Super Duck's picture

Oh my god. I never thought

Oh my god. I never thought about it that way. The odds are next to nothing!

Bosemaster42's picture

Hey Duck,

Sounds like your acclimating well. I have to admit, I never understood the hang-up of taking showers with or near other people. In my grammar school and high school, the boys always showered together in one big room, no curtains. The girls were fortunate enough to have individual showers with curtains. I think the only awkward moments for me, was showering with a guy, who I may have fantasized about, but knew he wasn't gay. That can be a little tricky, for sure.
Oh yeah, talking to someone while they are listening to music isn't necessarily rude. Talk about anything, ask her what she is listening to?
What kind of food she likes, ya know, just get your foot in the door and conversation just kind of happens.

Super Duck's picture

There's individual showers

There's individual showers with curtains here too, so I don't really care. (WITH other people would be kinda weird to me, though, not gonna lie!) There's even a hook right outside the shower where you can hang your towel/robe so it's not like you even have to walk out of there naked or anything haha. I just wish the lighting was better because I keep missing spots when I try to shave my legs, and how can I get cute girls when I'm all patchy!?
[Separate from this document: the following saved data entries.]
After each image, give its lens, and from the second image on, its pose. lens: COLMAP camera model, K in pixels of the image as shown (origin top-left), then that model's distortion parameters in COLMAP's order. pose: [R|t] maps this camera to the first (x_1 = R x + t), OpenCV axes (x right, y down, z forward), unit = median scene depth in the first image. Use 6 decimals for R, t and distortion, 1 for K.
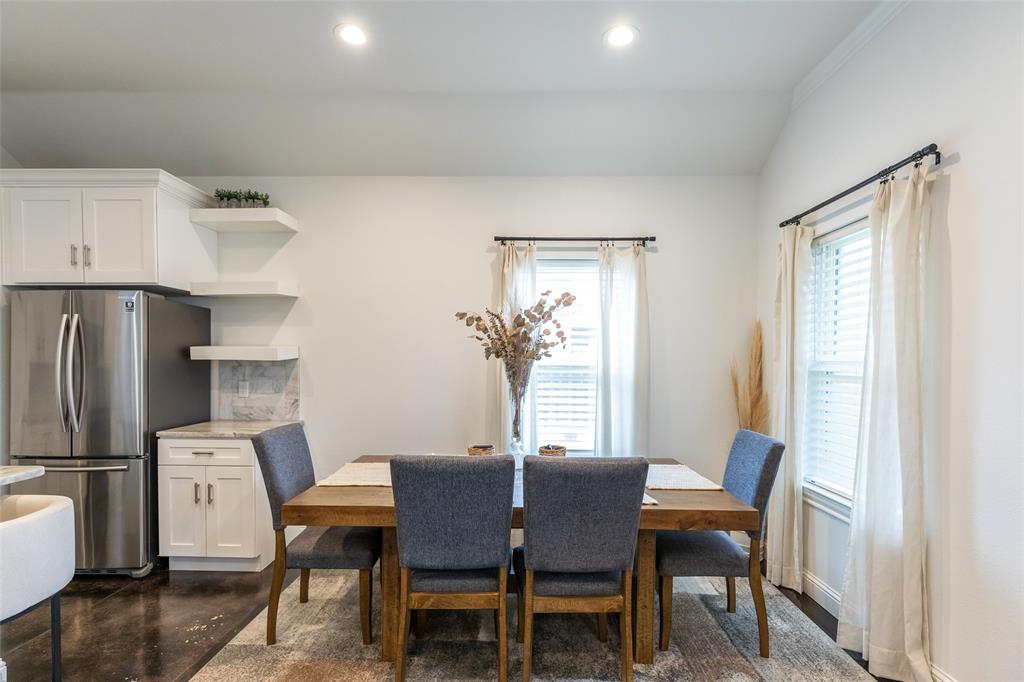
lens RADIAL K [[488.2, 0, 515.4], [0, 488.2, 370.3], [0, 0, 1]] dist [-0.008307, 0.000548]
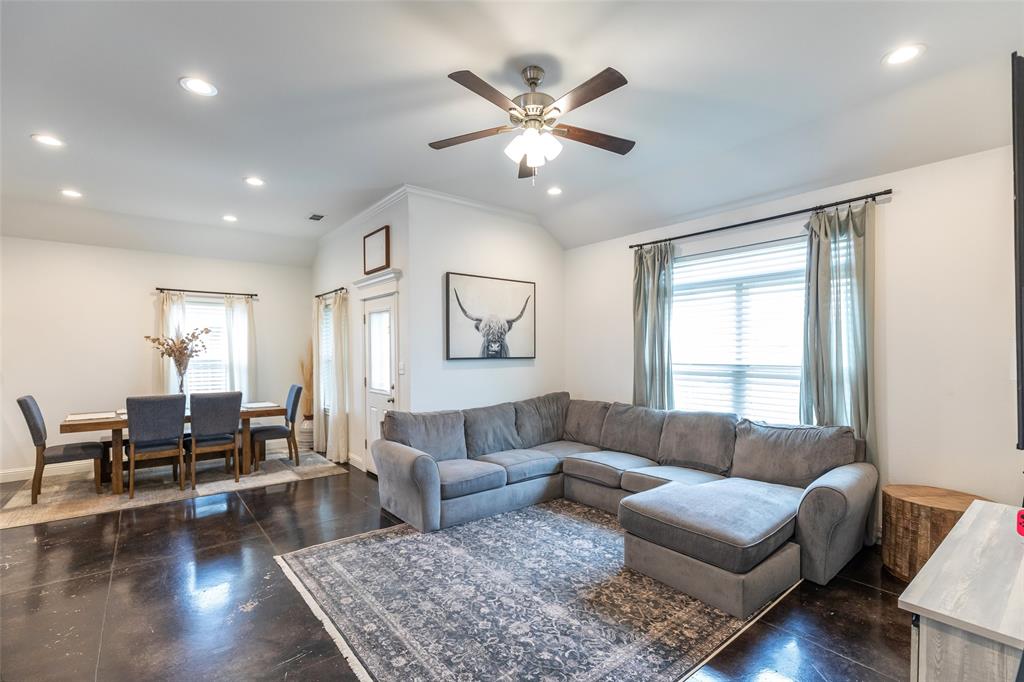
lens RADIAL K [[462.5, 0, 504.7], [0, 462.5, 362.2], [0, 0, 1]] dist [0.009150, 0.000007]
pose [[0.777142, -0.027329, 0.628732, -0.147595], [0.025287, 0.999606, 0.012195, 0.008081], [-0.628817, 0.006421, 0.777526, -1.279972]]
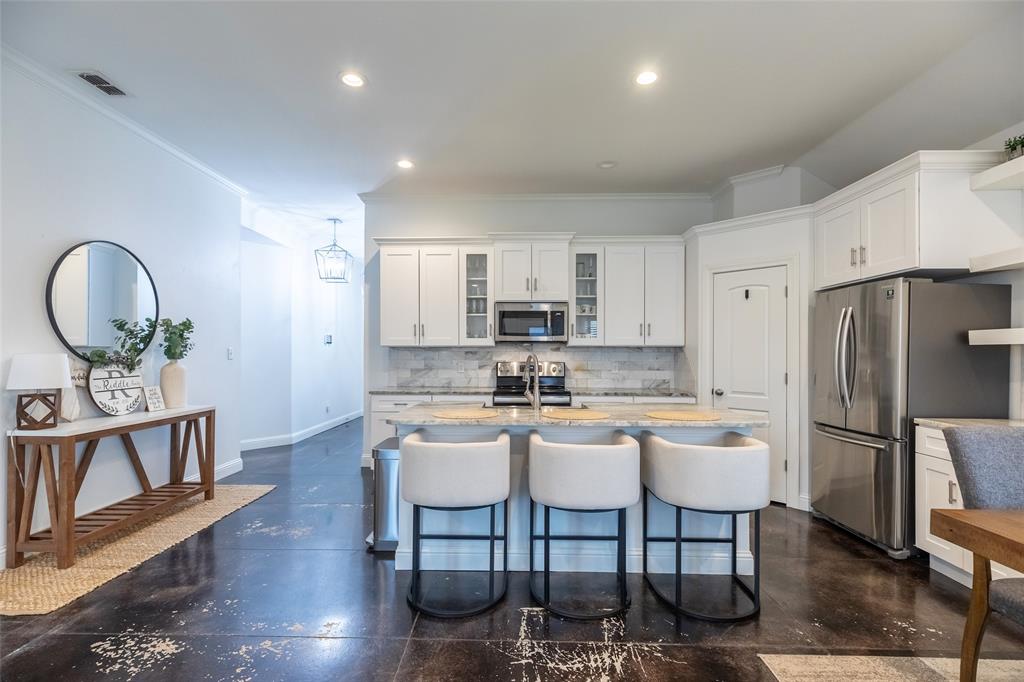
lens RADIAL K [[462.5, 0, 511.7], [0, 462.5, 350.1], [0, 0, 1]] dist [0.009150, 0.000007]
pose [[-0.001091, -0.010470, -0.999945, 0.207963], [-0.027963, 0.999554, -0.010435, 0.021921], [0.999608, 0.027950, -0.001383, 0.181714]]
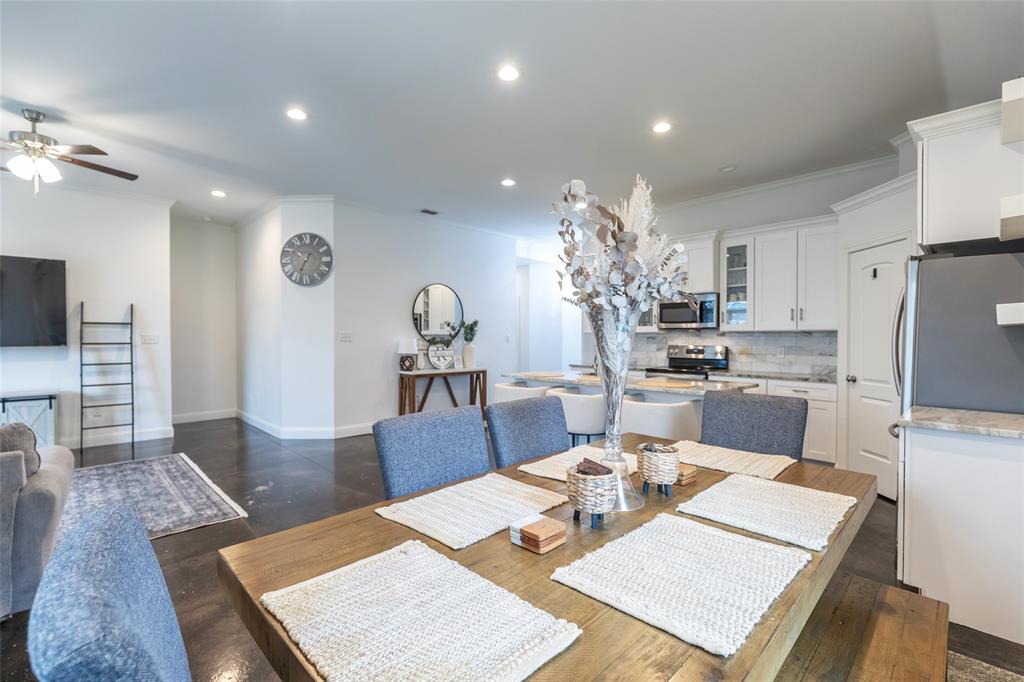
lens RADIAL K [[462.5, 0, 515.7], [0, 462.5, 339.8], [0, 0, 1]] dist [0.009150, 0.000007]
pose [[-0.712135, -0.001753, -0.702040, 0.419103], [-0.021620, 0.999577, 0.019435, -0.000395], [0.701709, 0.029018, -0.711872, 1.099371]]
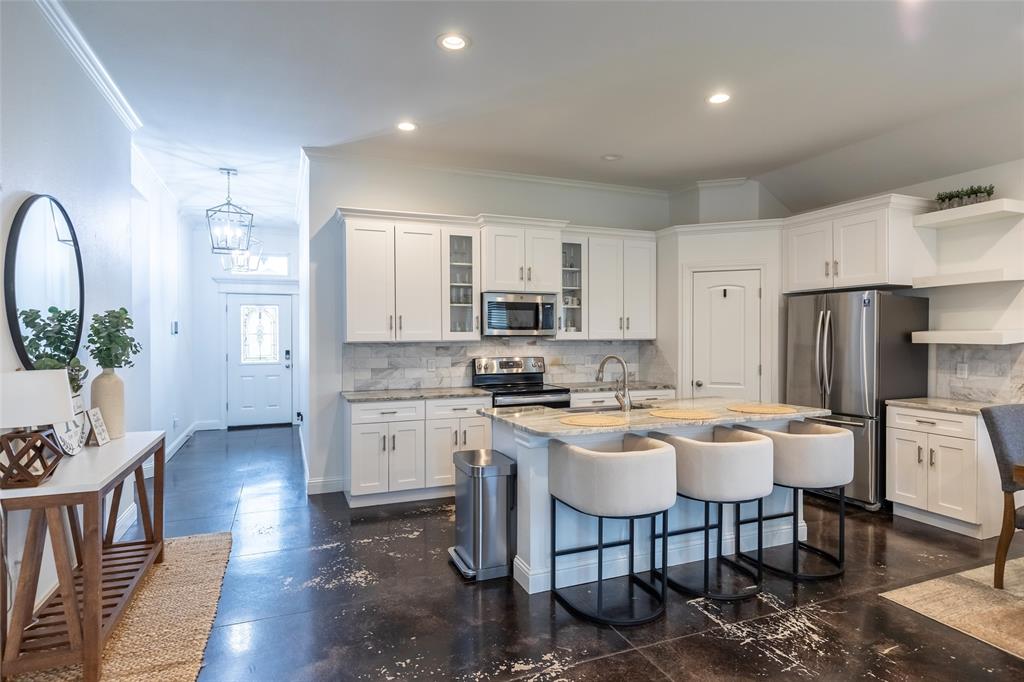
lens RADIAL K [[547.5, 0, 510.4], [0, 547.5, 337.8], [0, 0, 1]] dist [0.004012, 0.000384]
pose [[0.395322, -0.000086, -0.918543, 0.189685], [-0.020034, 0.999761, -0.008716, -0.004000], [0.918324, 0.021848, 0.395226, -0.468718]]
I talked to her today a little bit, but not much... Just class stuff. Still felt like a victory, though! But she wasn't listening to music today or last Wednesday so maybe Wednesdays are the best days! I also passed by her a couple hours later when I was leaving my last class of the day, but she wasn't looking at me and I was talking to someone else so it would've been totally weird to be all like, "WHATEVER BYE I HAVE TO GO RUN AFTER THIS CUTE GIRL!"

Oh, and I guess this means we're neighbors now!! Hi, neighbor!

Bosemaster42's picture

Howdy!

Yeah, I suppose we are indeed neighbors now. Hmm, patchy eh? Yeah, that's not right. Hey I'd call building maintenance and have them replace or change the light so you can see while shaving. I used to play hockey in the old Walter Brown Arena(former B.U. rink) and those rooms were always very well lit. Or you could buy one of those pocket L.E.D. lights. You certainly don't want to be hacking up your legs because of bad lighting.
Unfortunately, the only person I know over there works on the grounds crew.